* **Supplied records**

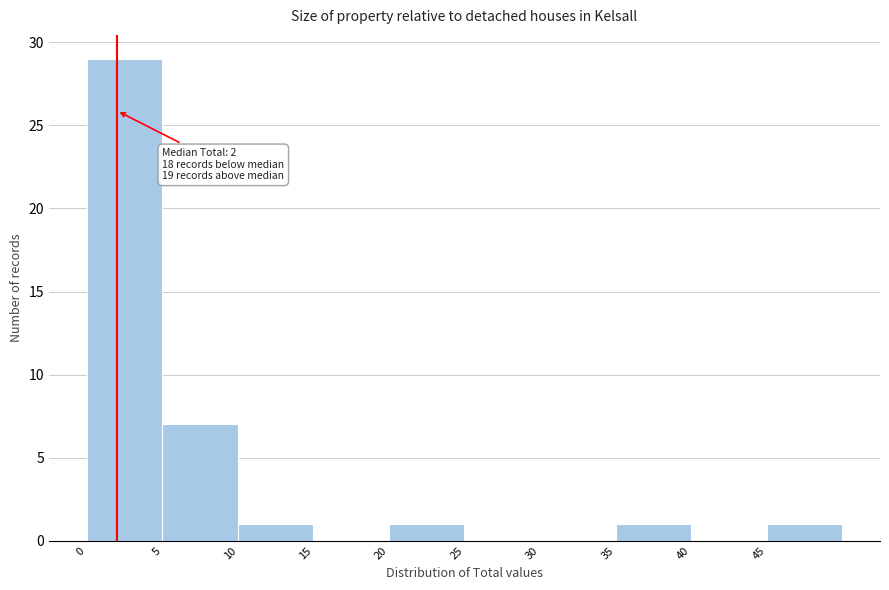

Over which range of the x-axis is the bar tallest?

0 to 5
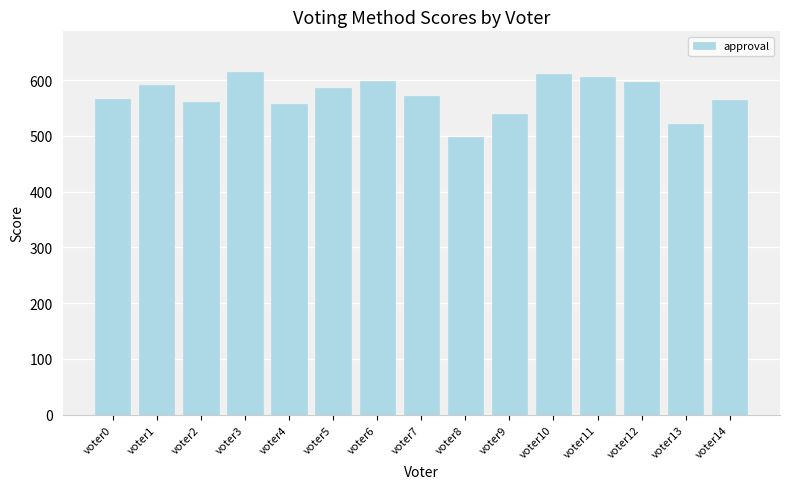

What is the maximum value shown in the chart?

614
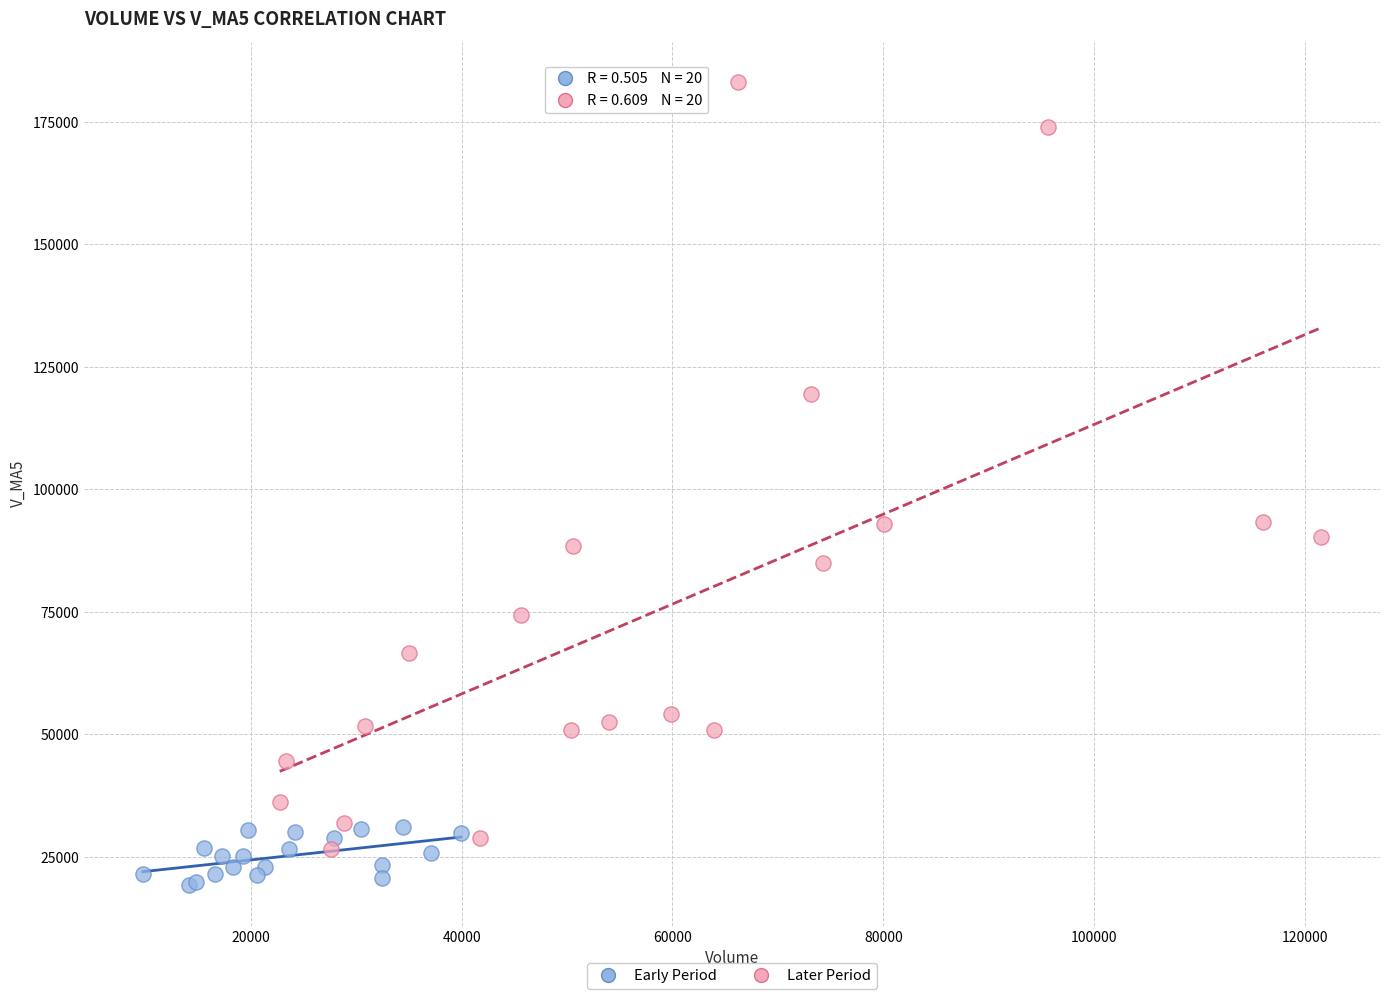

Which series contains the lowest Y value?

Early Period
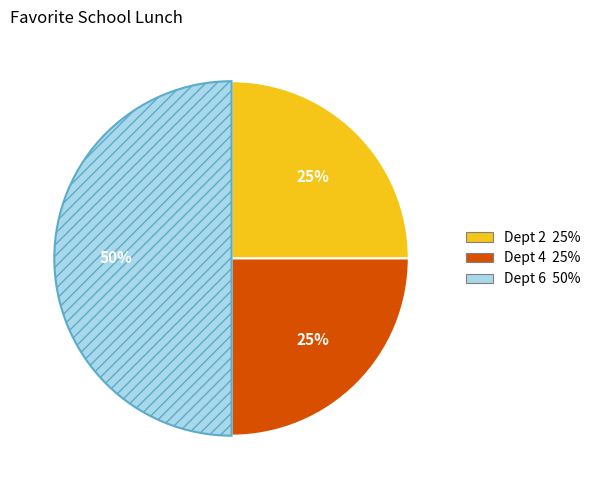

To the nearest percent, what is the difference between the largest and smallest slice percentages?

25%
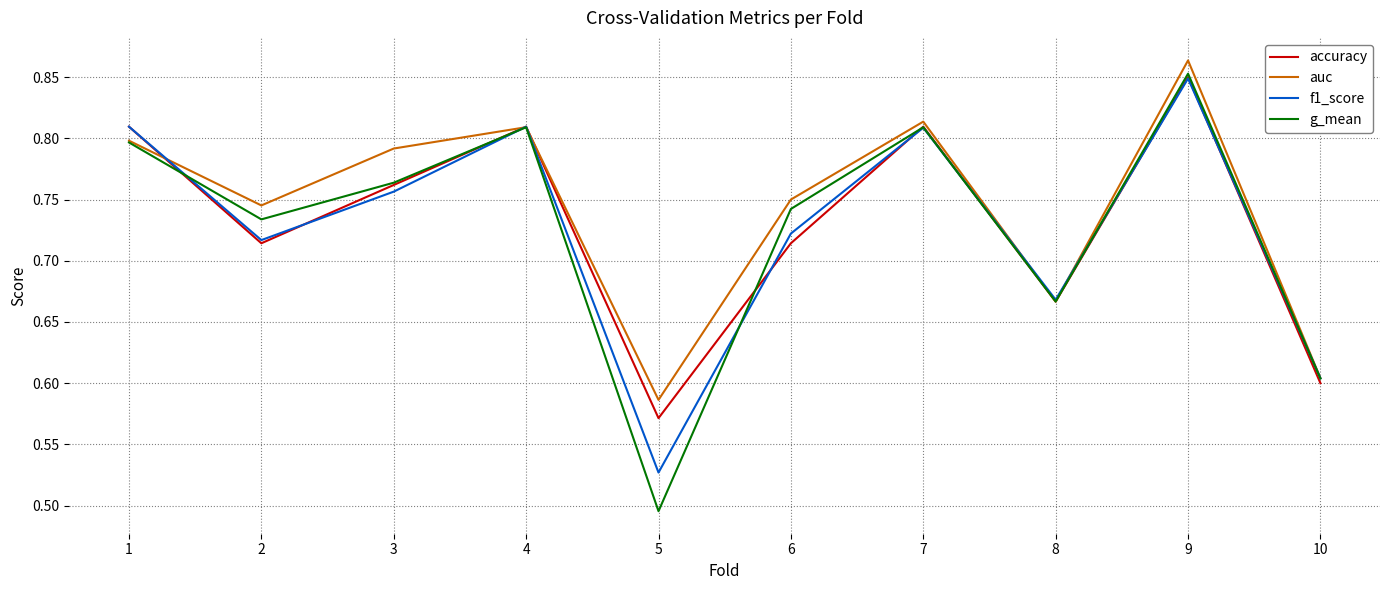

Does the chart have visible grid lines?

Yes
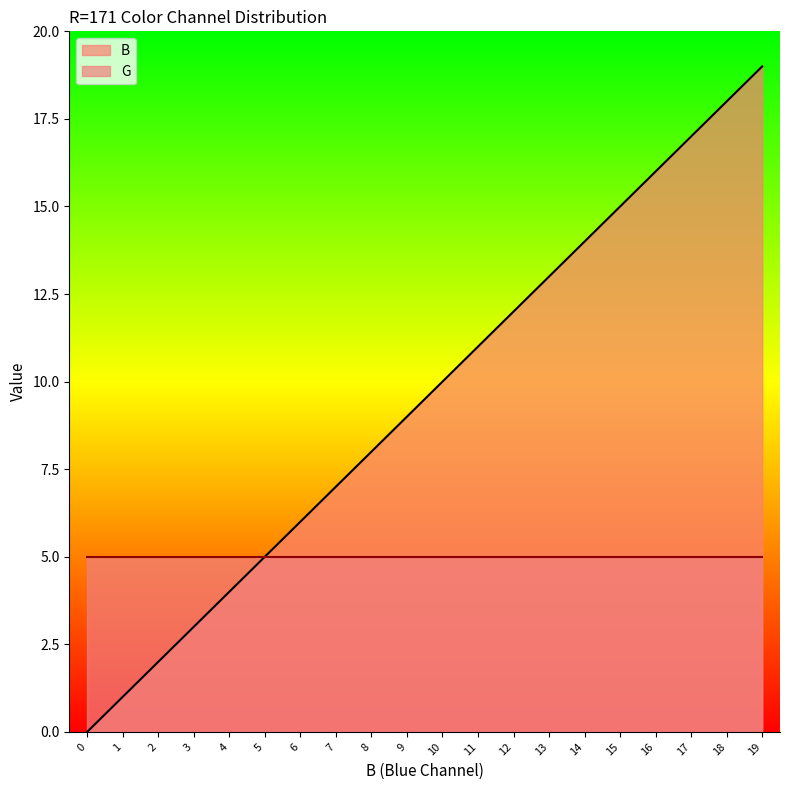

Which series has the largest range (max minus min)?

B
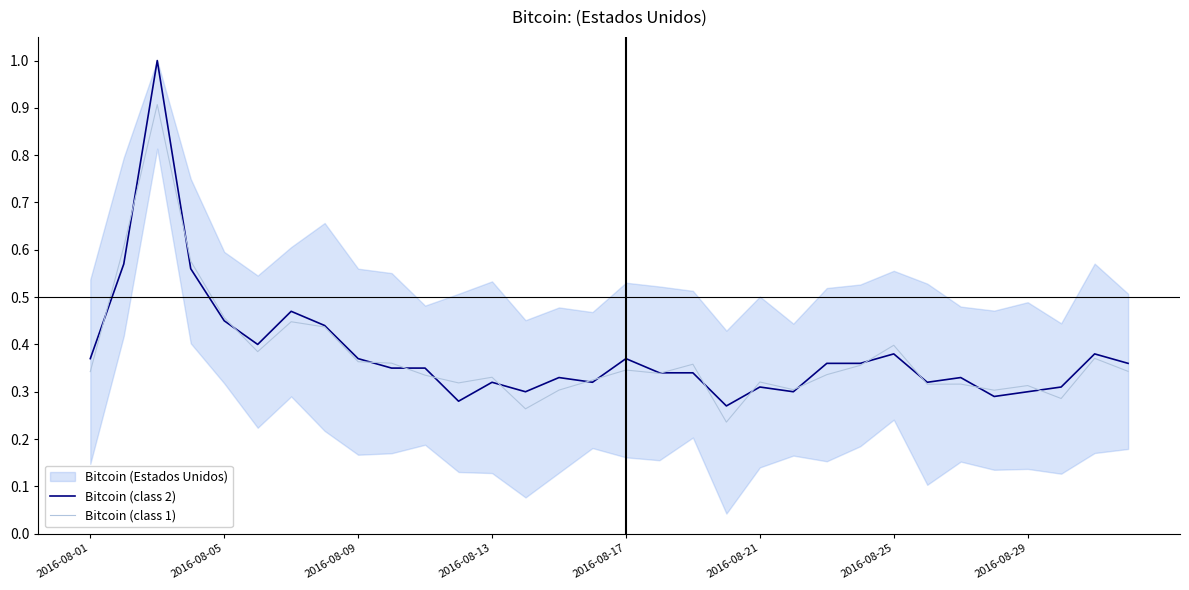

Is it true that Bitcoin (class 1) equals 0.5 at 2016-08-29?

False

* **About this task**
Change every "chart" in the items above to "graph" and write out all the items again with nothing else altered. Leave the pictures out.

* **Response box**
Over which range of the x-axis is the bar tallest?

0 to 5

What is the maximum value shown in the graph?

614

Which series contains the lowest Y value?

Early Period

To the nearest percent, what is the difference between the largest and smallest slice percentages?

25%

Does the graph have visible grid lines?

Yes

Which series has the largest range (max minus min)?

B

Is it true that Bitcoin (class 1) equals 0.5 at 2016-08-29?

False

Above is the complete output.